Aim of the task:
The lines to retype are the one with "Q: 「VIVANT」は「ライフハック」とどのように関" and all that follow it to the end of the entries below; copy them exactly and nothing else.

··········

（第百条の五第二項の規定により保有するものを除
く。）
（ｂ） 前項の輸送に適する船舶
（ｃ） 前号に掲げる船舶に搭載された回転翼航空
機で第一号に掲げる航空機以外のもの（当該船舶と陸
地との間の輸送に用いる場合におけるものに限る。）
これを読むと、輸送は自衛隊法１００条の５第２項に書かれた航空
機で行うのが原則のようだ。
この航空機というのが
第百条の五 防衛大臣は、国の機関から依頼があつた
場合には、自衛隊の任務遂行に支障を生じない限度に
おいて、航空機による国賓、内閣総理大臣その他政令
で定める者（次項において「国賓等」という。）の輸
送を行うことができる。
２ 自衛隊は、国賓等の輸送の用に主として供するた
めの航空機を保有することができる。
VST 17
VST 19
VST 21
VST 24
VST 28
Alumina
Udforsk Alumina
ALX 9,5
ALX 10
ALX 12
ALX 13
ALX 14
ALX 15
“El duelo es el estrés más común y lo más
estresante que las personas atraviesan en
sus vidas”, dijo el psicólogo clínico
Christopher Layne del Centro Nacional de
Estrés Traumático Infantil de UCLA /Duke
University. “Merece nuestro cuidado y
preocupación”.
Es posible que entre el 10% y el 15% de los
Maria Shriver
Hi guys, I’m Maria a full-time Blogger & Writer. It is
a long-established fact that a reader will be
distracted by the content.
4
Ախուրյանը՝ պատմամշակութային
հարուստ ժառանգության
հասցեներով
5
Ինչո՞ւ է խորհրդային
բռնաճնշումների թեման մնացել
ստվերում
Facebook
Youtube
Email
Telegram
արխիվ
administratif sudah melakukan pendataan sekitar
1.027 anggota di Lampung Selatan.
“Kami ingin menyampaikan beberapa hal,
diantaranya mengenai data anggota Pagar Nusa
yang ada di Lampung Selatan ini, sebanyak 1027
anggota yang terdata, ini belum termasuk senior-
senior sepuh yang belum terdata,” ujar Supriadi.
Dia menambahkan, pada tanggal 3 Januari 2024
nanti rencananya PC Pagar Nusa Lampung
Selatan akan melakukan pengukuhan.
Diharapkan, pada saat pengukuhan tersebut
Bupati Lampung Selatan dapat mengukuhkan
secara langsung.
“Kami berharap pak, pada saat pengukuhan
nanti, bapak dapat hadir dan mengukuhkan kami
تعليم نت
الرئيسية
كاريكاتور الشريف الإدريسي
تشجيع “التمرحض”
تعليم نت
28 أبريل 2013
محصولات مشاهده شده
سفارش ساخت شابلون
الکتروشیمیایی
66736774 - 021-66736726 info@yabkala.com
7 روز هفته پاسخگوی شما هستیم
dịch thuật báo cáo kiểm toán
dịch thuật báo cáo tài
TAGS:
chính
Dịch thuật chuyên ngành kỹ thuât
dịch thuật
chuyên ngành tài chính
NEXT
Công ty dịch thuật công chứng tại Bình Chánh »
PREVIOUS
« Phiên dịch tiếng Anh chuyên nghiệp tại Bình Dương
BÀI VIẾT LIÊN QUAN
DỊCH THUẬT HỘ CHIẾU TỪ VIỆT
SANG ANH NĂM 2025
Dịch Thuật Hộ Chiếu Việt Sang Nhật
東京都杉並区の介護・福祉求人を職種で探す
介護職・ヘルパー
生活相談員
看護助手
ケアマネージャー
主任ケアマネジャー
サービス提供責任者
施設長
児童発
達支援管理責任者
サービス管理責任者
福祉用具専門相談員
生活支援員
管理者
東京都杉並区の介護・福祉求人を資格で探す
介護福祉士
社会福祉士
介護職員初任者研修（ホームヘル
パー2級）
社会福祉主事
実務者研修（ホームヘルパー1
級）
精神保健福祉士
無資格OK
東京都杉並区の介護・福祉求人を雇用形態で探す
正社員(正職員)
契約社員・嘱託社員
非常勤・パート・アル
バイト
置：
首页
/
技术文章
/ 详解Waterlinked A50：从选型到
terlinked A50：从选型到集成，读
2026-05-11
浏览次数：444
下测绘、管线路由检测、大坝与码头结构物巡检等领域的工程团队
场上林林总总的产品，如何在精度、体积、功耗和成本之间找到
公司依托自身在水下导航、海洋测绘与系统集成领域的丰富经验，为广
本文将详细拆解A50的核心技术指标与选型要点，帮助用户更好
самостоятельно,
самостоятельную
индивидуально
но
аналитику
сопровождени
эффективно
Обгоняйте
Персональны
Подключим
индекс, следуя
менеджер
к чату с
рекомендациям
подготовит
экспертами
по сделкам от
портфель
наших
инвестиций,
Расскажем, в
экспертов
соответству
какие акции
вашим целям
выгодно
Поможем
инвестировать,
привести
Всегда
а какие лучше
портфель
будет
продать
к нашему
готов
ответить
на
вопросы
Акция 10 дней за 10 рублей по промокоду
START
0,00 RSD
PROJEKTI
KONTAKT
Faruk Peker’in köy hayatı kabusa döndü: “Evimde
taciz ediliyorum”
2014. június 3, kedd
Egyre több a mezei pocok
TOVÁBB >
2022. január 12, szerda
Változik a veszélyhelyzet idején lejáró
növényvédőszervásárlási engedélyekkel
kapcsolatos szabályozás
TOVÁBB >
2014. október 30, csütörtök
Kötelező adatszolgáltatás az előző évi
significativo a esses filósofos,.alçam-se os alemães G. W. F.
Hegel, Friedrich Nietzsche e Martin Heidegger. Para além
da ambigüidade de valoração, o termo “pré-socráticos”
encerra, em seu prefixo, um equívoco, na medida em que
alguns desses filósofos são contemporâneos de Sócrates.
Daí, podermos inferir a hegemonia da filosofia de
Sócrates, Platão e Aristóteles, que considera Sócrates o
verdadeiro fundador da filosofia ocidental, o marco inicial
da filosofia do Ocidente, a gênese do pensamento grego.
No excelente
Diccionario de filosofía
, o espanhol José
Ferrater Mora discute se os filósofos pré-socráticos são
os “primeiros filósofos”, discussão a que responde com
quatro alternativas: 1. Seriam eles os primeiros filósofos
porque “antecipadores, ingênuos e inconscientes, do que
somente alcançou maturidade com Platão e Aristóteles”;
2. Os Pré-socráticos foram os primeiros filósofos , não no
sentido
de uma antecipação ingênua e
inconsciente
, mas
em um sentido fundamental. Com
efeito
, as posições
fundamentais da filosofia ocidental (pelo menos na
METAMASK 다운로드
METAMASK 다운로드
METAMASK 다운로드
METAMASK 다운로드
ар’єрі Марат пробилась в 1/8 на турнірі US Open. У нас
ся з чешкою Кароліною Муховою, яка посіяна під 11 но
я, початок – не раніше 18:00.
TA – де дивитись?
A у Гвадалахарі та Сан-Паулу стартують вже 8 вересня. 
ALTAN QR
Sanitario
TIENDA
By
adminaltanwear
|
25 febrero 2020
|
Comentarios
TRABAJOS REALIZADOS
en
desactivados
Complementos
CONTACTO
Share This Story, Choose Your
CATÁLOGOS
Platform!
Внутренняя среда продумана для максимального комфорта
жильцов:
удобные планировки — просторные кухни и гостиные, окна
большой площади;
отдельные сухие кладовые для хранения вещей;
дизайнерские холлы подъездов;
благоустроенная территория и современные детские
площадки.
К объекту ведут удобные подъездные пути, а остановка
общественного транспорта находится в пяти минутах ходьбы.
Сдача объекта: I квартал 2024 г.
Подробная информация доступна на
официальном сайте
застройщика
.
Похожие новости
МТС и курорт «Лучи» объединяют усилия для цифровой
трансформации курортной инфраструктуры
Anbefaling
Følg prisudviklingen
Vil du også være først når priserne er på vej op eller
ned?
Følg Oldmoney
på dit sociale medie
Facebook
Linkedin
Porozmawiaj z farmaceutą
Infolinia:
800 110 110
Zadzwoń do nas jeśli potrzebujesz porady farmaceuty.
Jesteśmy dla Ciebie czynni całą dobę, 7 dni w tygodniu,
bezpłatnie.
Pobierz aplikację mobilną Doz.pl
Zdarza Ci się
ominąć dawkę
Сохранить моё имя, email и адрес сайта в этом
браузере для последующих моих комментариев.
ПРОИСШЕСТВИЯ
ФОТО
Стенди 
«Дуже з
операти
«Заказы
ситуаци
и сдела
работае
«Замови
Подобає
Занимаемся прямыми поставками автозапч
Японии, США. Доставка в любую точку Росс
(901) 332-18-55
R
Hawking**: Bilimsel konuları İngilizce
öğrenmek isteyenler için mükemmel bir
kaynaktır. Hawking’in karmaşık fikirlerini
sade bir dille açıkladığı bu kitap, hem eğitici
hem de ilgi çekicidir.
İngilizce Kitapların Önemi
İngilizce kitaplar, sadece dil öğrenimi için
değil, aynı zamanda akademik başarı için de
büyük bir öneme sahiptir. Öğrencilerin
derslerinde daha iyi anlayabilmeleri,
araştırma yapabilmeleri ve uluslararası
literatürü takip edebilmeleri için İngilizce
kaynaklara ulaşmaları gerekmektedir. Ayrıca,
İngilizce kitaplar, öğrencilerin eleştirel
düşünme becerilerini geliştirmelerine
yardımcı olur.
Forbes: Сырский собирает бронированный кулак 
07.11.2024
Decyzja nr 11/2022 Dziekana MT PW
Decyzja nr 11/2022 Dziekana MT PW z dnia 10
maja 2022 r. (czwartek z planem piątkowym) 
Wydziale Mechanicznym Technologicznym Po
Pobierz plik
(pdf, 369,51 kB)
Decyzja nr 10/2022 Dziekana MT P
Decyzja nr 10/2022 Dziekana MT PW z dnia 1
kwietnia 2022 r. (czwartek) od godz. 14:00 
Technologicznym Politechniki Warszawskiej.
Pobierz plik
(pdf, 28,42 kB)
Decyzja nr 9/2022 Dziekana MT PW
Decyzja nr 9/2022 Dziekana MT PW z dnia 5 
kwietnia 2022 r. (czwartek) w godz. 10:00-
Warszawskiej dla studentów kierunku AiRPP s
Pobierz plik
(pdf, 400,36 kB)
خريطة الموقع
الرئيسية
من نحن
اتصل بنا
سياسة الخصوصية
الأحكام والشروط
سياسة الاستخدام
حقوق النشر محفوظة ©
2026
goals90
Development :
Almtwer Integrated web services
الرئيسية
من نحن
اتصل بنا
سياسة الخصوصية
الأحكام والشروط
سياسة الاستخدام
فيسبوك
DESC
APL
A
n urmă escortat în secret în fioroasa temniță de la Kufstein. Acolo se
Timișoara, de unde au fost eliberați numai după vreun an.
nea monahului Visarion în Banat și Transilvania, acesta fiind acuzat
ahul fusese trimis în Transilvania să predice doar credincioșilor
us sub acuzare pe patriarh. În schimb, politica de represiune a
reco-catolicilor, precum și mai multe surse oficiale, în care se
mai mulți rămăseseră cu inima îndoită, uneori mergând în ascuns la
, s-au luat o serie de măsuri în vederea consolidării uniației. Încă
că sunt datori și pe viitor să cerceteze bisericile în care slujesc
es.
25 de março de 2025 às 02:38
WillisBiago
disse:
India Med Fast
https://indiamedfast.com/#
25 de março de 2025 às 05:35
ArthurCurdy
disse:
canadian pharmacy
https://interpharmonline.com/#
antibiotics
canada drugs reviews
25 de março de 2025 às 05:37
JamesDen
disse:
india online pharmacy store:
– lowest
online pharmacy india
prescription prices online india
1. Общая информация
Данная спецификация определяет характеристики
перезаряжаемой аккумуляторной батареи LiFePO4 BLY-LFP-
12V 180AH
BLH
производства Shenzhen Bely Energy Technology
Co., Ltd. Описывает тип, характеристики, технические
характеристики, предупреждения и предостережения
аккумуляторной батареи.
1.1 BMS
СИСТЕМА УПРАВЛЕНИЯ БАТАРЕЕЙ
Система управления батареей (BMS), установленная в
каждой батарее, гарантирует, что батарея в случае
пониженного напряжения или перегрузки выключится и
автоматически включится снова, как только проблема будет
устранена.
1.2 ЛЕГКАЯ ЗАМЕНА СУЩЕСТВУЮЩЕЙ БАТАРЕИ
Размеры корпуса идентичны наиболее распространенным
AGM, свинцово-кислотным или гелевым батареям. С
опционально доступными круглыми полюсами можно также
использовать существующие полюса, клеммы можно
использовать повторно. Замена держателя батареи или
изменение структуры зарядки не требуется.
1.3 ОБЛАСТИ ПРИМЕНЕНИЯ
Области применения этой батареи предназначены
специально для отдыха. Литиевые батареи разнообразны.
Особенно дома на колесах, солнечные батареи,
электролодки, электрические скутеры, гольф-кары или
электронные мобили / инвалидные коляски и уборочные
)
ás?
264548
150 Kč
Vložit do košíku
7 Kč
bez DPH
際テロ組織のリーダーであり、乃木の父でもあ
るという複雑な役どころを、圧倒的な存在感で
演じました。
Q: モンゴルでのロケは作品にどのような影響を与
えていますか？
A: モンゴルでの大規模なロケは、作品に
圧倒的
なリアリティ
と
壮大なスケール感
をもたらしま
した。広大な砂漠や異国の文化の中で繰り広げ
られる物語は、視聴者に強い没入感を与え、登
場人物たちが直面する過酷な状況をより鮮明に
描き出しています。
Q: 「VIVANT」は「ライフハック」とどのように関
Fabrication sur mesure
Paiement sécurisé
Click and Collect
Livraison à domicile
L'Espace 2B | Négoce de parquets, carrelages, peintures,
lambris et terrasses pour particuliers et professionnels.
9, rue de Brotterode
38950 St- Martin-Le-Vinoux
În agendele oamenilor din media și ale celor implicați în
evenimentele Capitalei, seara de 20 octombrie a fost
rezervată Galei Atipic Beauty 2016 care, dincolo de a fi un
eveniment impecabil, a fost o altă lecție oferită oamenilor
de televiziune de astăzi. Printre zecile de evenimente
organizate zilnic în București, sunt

··········

Output for this task:
Q: 「VIVANT」は「ライフハック」とどのように関
Fabrication sur mesure
Paiement sécurisé
Click and Collect
Livraison à domicile
L'Espace 2B | Négoce de parquets, carrelages, peintures,
lambris et terrasses pour particuliers et professionnels.
9, rue de Brotterode
38950 St- Martin-Le-Vinoux
În agendele oamenilor din media și ale celor implicați în
evenimentele Capitalei, seara de 20 octombrie a fost
rezervată Galei Atipic Beauty 2016 care, dincolo de a fi un
eveniment impecabil, a fost o altă lecție oferită oamenilor
de televiziune de astăzi. Printre zecile de evenimente
organizate zilnic în București, sunt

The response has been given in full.